I won't go any further into the plot but suffice it to say that Eastwood is just beginning to kick tail. It seems that everybody in town is cowardly and without the will to protect themselves from the bad guys, especially the three who just got out of jail and are headed their way. How Eastwood, who directed from a script by Ernest Tidyman (The French Connection [1971]; Shaft [1971] etc.), handles the familiar revenge theme is interesting.
First it is no accident that Eastwood's protagonist is named "the Stranger." That is the English title of a famous novel by Albert Camus that surely influenced Eastwood. Camus's stranger is an existential anti-hero, a kind of benign sociopath who really doesn't feel anything for others except as they affect his life. But he is not particularly violent and just lives from one day to the next without any direction or goal. He just "exists." Eastwood's stranger does more than just exist. He takes action, and he is very good at it. Indeed, I can't recall a western movie in which a gunman could draw faster or shot straighter, or any movie hero who was less afraid of putting his life on the line. So, in a sense what Eastwood has added to Camus's stranger is Nietzsche's superman.

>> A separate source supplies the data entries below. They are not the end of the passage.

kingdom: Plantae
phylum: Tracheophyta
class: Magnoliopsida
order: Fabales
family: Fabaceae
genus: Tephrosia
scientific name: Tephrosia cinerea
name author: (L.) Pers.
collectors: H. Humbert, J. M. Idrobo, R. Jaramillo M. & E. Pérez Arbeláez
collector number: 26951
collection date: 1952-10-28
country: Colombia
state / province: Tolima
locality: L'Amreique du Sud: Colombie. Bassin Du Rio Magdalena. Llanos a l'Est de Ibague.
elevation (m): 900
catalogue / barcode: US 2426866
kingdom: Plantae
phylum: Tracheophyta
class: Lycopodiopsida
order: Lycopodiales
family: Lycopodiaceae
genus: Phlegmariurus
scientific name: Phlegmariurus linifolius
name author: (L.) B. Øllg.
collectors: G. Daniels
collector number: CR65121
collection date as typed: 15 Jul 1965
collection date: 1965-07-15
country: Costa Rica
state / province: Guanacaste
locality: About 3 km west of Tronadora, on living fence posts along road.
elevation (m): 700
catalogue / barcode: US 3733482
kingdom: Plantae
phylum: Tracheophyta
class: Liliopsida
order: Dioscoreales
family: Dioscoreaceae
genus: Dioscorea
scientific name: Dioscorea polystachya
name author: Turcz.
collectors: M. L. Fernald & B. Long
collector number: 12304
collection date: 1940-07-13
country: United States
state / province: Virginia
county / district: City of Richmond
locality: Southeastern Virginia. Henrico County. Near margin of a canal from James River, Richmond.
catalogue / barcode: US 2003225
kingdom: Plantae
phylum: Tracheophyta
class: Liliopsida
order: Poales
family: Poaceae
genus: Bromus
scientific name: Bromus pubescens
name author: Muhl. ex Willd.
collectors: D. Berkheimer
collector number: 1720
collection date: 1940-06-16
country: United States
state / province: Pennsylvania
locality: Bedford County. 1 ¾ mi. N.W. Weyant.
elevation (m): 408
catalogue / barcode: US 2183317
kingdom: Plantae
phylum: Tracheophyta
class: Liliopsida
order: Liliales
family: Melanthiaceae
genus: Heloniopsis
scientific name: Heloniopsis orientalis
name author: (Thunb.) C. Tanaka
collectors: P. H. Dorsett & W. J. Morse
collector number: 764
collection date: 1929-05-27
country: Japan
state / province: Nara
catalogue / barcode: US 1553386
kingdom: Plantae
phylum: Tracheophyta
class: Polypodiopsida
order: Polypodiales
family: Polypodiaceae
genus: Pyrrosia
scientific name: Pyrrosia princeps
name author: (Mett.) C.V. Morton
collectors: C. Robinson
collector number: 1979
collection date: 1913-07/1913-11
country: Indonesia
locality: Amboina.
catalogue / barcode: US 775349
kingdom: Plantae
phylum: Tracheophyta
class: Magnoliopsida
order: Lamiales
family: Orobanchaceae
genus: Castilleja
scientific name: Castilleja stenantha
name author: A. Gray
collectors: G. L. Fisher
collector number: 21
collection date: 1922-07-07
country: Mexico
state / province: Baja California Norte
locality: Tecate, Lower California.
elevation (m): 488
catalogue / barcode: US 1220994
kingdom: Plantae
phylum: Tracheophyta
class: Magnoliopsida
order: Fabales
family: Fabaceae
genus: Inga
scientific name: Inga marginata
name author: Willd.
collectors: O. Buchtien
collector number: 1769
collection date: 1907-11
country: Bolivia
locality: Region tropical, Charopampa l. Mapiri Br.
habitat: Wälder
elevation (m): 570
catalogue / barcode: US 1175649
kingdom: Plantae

And herein lies, I think, the underpinning of Eastwood's philosophy and his "message." Note that the people in the town to a man are cowardly. The only exception is Sarah Belding (Verna Bloom) who, like the aforementioned Callie Travers, can't resist the stranger's forceful charm, and falls in love with him. This somehow inspires her to leave the corrupt town.
Yes, the town, like most of human society is corrupt. And yes the average man in the street is cowardly and without the will to defend himself. It is only the ubermensch, that rare breed celebrated in the works of the German philosopher, who has the skill, the strength and the will to bend events to his liking and to take on those who would use violence to achieve their ends.
So what Eastwood does here in his second directorial effort (following Play Misty for Me, 1971) is to diverge from Leone's formula. While there is some very funny and intentionally ridiculous dialogue in such films as, for example, The Good, the Bad, and the Ugly (1966), or For a Few Dollars More (1965) or A Fistful of Dollars (1964), there is little that is funny, intentionally or otherwise in High Plains Drifter. Furthermore, whereas Leone just wanted to make a buck and saw that tough-minded heroes or anti-heroes involved in action-filled revenge plots was a good way to do it, Eastwood is interested in also making a philosophic (and perhaps political) statement. We are degenerate, we humans, he is saying, except for those rare individuals who take the law into their own hands, make their own rules, and through superior skill and bravery, make their own luck and create their own reality, as does his stranger.
In this film there is also an element of the supernatural, or so it would appear. The stranger "sees" in his head the whipping of a past sheriff of the town. Perhaps it comes from the mind of the dwarf Mordecai (very well played by Billy Curtis, by the way) who witnessed the tortured death while hiding under the saloon. At any rate, the stranger shows that he is just as handy with the whip himself as he is with his six-gun.
By all means see this for an early look at the work of Clint Eastwood as both an actor and a director. You will not be bored I can assure you. But don't invite the girl friend over. If there was ever an anti-"chickflick," this is it.